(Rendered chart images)
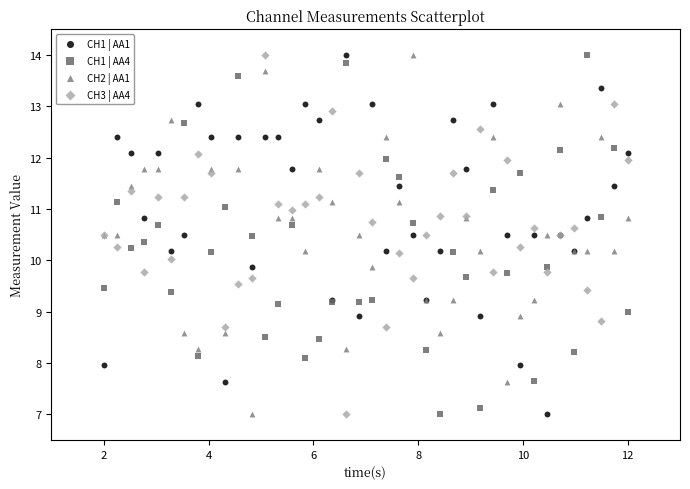

What are all the series names shown in the legend?

CH1 | AA1, CH1 | AA4, CH2 | AA1, CH3 | AA4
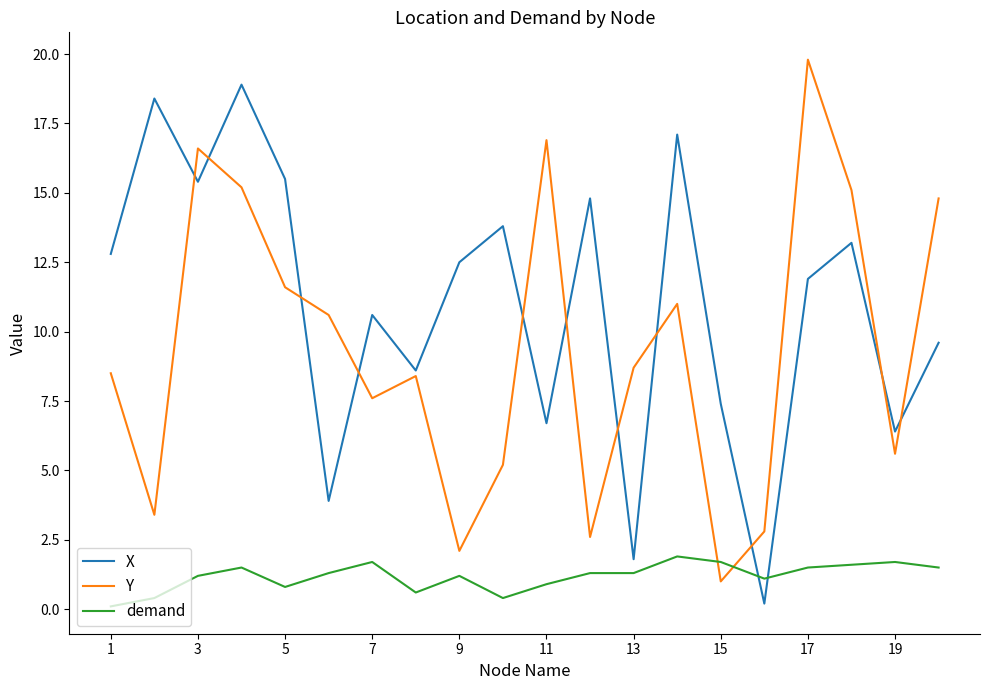

Rank the series by their average value, from highest to lowest.

X, Y, demand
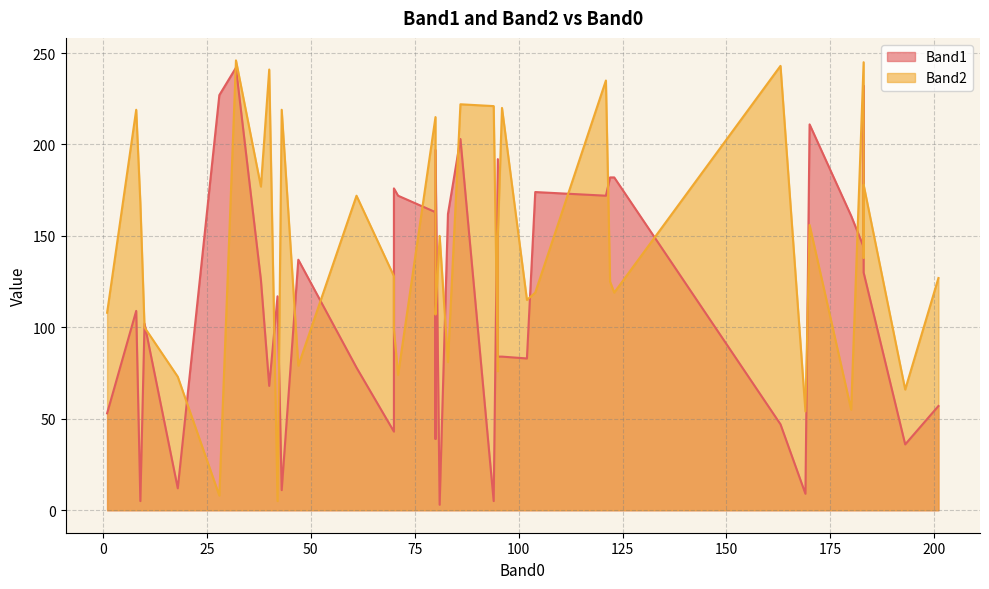

In Band2, how many points are higher than both neighbors (excluding endpoints)?

12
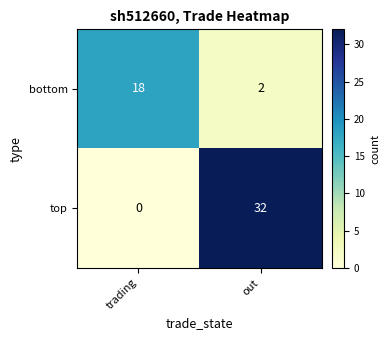

What is the sum of all top values?

32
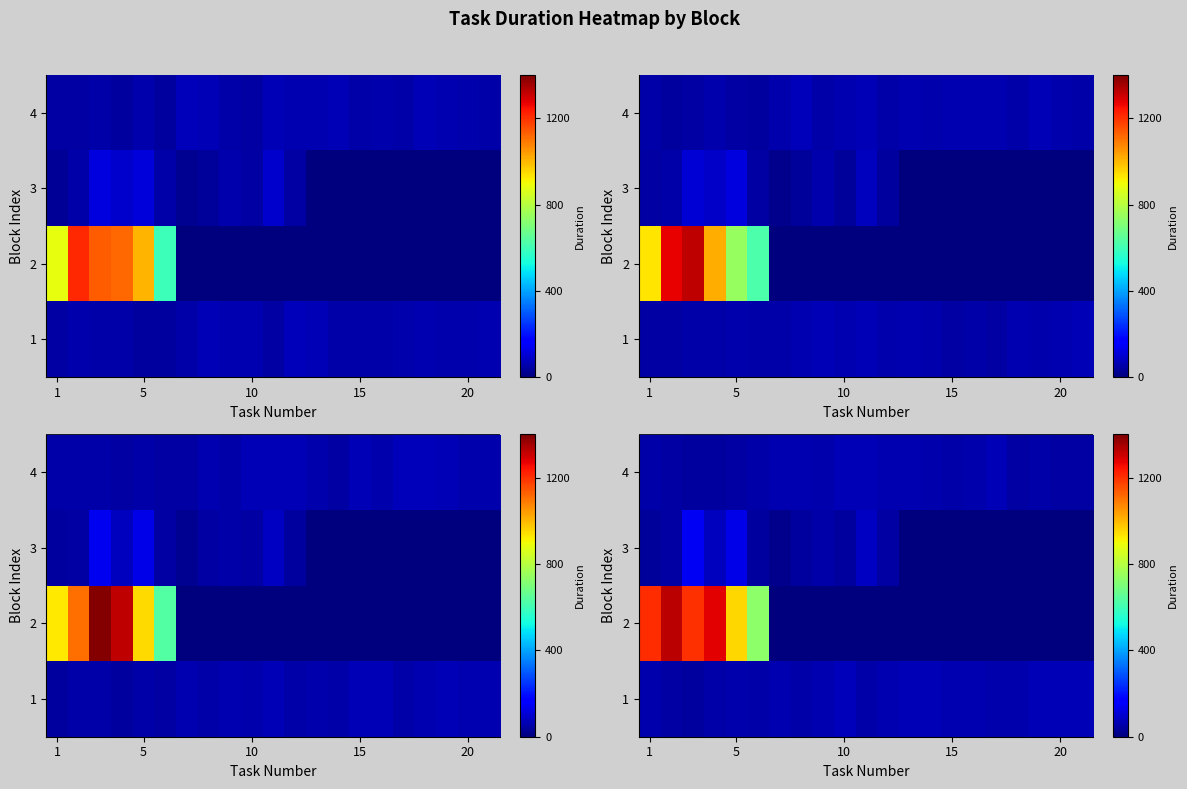

How many values in the 4 series are below 53?

9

__Try it__: Rewrite every line of the material with "values" changed to "readings" and nothing else altered. Leave the pictures out.

__Your solution__:
What are all the series names shown in the legend?

CH1 | AA1, CH1 | AA4, CH2 | AA1, CH3 | AA4

Rank the series by their average value, from highest to lowest.

X, Y, demand

In Band2, how many points are higher than both neighbors (excluding endpoints)?

12

What is the sum of all top readings?

32

How many readings in the 4 series are below 53?

9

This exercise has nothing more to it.